A force majeure at the company’s Knapsack site remains in place due to “logistics workarounds” as repairs to the rail tracks are still to be finalized, a source close to the company said last week.
The source added at the time that production at both the Gendorf and Knapsack units was running well, with no “major limitation on utilization” but that it was waiting until all problems were “fully resolved” before lifting the force majeure.
Vinnolit declared force majeure on PVC and caustic supplies from its Gendorf plant due to logistical issues in July after severe flooding in Germany affected the country’s transport and utilities systems. Repairs to these are only now being completed in some cases.

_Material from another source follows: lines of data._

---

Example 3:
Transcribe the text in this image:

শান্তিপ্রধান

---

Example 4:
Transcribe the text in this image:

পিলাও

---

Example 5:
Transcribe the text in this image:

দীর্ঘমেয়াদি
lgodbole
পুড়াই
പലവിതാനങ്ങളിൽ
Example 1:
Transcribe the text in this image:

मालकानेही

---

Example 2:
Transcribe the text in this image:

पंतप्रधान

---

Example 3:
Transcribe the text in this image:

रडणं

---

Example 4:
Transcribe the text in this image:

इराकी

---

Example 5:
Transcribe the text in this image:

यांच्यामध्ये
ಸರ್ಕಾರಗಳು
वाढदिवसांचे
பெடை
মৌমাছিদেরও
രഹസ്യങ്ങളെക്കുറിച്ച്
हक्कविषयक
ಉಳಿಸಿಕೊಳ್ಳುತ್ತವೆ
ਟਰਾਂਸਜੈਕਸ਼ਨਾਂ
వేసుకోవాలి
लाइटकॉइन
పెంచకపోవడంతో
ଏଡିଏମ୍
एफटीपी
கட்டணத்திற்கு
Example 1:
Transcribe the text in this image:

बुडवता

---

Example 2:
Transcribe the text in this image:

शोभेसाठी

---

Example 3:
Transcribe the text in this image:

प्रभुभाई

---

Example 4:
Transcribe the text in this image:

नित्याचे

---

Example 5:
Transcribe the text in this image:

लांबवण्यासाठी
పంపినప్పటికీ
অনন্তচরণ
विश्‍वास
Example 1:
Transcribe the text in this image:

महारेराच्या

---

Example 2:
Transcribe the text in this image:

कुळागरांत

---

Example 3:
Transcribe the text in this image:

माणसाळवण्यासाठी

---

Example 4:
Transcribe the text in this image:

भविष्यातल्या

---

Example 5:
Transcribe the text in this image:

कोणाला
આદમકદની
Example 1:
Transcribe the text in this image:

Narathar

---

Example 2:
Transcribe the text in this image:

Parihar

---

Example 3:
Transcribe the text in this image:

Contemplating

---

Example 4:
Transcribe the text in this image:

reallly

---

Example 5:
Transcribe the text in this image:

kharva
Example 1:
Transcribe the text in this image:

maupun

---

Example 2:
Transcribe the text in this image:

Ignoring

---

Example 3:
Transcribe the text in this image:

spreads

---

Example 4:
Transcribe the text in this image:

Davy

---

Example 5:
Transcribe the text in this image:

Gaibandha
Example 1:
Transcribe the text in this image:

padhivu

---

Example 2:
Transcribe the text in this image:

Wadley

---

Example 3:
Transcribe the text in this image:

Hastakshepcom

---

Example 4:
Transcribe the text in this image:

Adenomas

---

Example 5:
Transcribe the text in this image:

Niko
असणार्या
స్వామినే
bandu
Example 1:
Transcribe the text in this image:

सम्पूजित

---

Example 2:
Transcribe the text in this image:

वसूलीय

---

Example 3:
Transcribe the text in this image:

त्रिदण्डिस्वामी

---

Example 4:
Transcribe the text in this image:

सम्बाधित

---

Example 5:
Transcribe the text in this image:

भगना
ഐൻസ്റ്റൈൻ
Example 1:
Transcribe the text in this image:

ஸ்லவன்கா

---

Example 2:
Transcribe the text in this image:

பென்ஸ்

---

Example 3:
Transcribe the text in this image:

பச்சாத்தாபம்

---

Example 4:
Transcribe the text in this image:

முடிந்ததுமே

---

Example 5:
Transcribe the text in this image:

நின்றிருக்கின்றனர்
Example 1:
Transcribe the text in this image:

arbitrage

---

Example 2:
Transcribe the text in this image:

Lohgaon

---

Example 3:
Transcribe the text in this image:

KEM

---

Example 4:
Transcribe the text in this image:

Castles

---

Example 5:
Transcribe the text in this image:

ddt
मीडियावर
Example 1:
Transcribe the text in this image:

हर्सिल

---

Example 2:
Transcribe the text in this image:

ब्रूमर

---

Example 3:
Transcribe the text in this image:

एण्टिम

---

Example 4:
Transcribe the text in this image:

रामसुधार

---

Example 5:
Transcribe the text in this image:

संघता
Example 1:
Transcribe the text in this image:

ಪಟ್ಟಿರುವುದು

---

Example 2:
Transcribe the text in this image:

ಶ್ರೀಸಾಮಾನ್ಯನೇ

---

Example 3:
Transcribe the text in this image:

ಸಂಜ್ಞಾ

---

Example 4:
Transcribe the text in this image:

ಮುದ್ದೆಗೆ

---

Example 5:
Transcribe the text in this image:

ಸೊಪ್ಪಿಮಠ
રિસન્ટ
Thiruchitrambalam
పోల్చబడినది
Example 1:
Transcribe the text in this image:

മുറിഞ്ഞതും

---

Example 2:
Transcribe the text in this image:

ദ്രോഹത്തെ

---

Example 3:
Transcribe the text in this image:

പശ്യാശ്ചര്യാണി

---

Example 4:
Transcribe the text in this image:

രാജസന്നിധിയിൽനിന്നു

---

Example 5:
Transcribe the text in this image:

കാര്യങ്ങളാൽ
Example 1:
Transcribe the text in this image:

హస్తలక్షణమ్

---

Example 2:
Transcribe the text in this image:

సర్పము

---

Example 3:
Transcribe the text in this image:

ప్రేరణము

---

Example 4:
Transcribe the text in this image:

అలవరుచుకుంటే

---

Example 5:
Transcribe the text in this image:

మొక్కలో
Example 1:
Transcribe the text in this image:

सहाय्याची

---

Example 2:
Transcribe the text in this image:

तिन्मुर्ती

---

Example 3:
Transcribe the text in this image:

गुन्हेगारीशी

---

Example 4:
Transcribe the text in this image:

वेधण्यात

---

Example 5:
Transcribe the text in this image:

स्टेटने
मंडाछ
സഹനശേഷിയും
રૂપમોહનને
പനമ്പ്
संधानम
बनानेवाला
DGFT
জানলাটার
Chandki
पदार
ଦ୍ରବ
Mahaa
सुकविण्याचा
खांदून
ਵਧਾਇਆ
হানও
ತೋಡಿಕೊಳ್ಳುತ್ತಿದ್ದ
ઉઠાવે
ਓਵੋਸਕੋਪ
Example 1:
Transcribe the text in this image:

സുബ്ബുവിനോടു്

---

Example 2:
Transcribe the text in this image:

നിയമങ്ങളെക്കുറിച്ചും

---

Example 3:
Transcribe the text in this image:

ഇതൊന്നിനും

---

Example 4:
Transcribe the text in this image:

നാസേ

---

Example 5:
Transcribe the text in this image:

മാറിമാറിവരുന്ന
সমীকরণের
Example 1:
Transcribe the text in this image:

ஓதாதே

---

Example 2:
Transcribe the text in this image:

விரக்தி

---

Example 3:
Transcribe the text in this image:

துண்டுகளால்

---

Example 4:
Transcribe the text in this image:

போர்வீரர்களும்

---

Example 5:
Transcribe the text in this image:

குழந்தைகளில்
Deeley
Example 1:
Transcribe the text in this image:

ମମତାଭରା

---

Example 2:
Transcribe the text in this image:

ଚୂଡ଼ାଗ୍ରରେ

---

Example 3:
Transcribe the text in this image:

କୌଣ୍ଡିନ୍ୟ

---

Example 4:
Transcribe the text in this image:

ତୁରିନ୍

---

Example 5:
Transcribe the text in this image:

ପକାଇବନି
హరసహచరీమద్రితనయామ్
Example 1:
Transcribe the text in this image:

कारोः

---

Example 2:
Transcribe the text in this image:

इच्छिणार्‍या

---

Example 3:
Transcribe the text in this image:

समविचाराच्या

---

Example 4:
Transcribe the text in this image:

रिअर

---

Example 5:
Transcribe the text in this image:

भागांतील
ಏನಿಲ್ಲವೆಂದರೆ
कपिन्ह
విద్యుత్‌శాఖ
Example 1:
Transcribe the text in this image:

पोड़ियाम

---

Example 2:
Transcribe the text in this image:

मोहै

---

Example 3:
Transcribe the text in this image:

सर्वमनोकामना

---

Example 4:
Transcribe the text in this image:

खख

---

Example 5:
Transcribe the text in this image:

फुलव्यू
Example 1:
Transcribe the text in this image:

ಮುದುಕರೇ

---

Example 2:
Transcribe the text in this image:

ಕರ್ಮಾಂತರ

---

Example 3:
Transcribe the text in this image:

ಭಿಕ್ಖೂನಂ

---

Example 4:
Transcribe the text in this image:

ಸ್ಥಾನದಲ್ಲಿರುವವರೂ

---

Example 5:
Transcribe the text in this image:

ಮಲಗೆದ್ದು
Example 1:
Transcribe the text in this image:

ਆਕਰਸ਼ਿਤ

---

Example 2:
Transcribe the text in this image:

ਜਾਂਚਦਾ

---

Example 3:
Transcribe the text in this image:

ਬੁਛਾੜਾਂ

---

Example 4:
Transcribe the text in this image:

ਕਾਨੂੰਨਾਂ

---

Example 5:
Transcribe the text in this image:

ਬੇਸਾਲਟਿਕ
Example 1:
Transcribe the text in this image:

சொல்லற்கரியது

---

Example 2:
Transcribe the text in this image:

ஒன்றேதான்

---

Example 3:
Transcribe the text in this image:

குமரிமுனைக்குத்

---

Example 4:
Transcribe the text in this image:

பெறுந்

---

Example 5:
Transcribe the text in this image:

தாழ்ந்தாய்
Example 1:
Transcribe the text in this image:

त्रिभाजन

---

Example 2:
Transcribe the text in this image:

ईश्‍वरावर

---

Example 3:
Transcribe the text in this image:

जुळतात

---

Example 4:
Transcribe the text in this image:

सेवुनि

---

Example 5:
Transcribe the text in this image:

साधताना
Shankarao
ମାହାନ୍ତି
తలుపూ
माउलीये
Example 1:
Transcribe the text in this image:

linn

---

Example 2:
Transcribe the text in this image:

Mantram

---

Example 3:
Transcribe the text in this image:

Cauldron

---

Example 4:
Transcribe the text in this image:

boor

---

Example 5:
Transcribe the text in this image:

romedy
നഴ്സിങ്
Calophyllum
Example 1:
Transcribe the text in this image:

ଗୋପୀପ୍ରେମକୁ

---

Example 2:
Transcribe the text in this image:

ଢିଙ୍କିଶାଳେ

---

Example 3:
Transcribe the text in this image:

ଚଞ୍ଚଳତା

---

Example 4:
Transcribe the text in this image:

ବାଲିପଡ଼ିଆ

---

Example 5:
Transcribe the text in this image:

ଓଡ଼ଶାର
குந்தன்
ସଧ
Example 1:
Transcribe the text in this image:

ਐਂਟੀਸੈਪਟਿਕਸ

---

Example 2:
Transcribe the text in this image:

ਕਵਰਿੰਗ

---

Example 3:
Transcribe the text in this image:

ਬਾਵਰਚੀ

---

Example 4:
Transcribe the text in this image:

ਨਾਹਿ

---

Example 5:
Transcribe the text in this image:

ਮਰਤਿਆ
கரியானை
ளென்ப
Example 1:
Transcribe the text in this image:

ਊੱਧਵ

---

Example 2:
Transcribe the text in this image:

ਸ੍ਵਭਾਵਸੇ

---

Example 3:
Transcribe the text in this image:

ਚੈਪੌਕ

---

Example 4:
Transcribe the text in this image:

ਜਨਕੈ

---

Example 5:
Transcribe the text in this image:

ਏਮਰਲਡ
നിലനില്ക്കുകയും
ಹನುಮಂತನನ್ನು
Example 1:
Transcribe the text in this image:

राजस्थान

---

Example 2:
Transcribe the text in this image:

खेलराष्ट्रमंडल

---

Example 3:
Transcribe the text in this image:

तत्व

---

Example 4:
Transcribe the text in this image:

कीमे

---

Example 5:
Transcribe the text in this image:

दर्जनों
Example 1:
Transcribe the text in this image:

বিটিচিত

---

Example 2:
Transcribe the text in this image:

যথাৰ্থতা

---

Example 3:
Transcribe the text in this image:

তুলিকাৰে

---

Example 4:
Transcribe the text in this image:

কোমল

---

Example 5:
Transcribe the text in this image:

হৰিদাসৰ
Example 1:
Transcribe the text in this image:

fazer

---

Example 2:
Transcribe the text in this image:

The company source said that the Deutsche Bahn had twice postponed re-opening the track leading to the facility.
The company has PVC production of around 780,000 mt/year at its three sites in Germany, according to sources familiar with its operations.
Vinnolit is a subsidiary of the US’ Westlake Chemical and the Burghausen expansion was part of the parent company’s coordinated plan for its operations in the US and Germany.
A number of planned and unplanned outages in Europe in 2021, together with increased demand from the key construction sectors as economies opened up from lockdowns, and a lack of imports due to global logistical issues combined to drive prices up to record high price territory.
Since the start of 2021, PVC spot prices have climbed Eur850/mt or almost doubled in price to be assessed Nov. 17 at Eur1,800/mt FD, according to S&P Global Platts.
At the same time, Turkish spot prices have surged almost 50% or $730/mt in the same time period, mainly due to tight supply.